Mary Wollstonecraft: was an English writer, philosopher, and advocate of women’s rights. She was one of the first advocate for woman’s rights and created a piece in 1792 named “A Vindication of the Rights of Woman: With Strictures on Political and Moral Subjects” which is about as the name states, a moral and vindication of women’s rights.
Third wave of Feminism
Third wave feminism is different to feminism of the 1960’s. Similar, but also different. Third wave feminism tries to embrace plural identities. This is called intersectionality.

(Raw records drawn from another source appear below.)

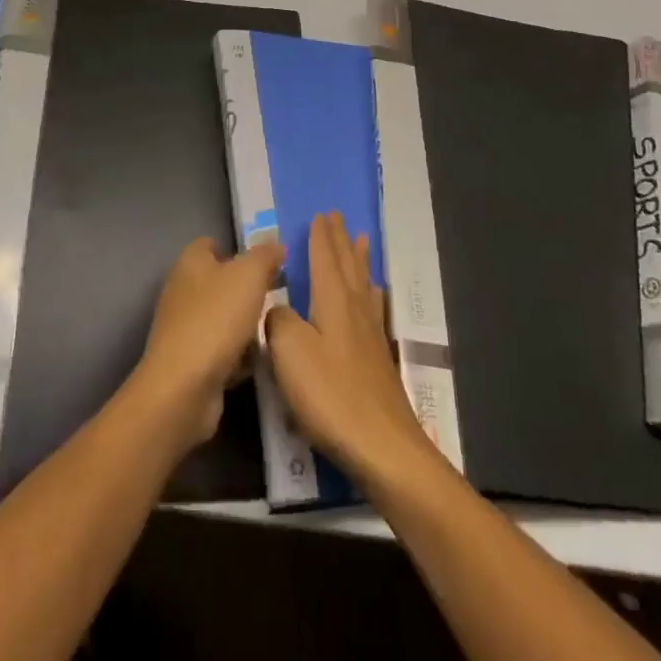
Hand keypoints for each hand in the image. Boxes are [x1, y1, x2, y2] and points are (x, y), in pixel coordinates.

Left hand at [130, 236, 283, 455]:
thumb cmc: (216, 319)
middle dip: (245, 290)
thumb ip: (265, 255)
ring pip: (220, 318)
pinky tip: (256, 363)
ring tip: (270, 331)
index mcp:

According to Barker and Jane (2016), third wave feminism, which is regarded as having begun in the mid-90’s has following recognisable characteristics:
- an emphasis on the differences among women due to race, ethnicity, class, nationality, religion
- individual and do-it-yourself (DIY) tactics
- fluid and multiple subject positions and identities
- cyberactivism
- the re-appropriation of derogatory terms such as ‘slut’ and ‘bitch’ for liberatory purposes
- sex positivity
‘a product of the unresolved feminist sex wars – the conflict between the women’s movement and the sexual revolution‘ .
According to Ariel Levy, in her book Female Chauvinist Pigs, raunch culture is on the one hand, the idea of liberation involves new freedoms for sexual exhibition, experimentation and presentation, and on the other, it may well be playing out the same old patterns of exploitation, objectification and misogyny?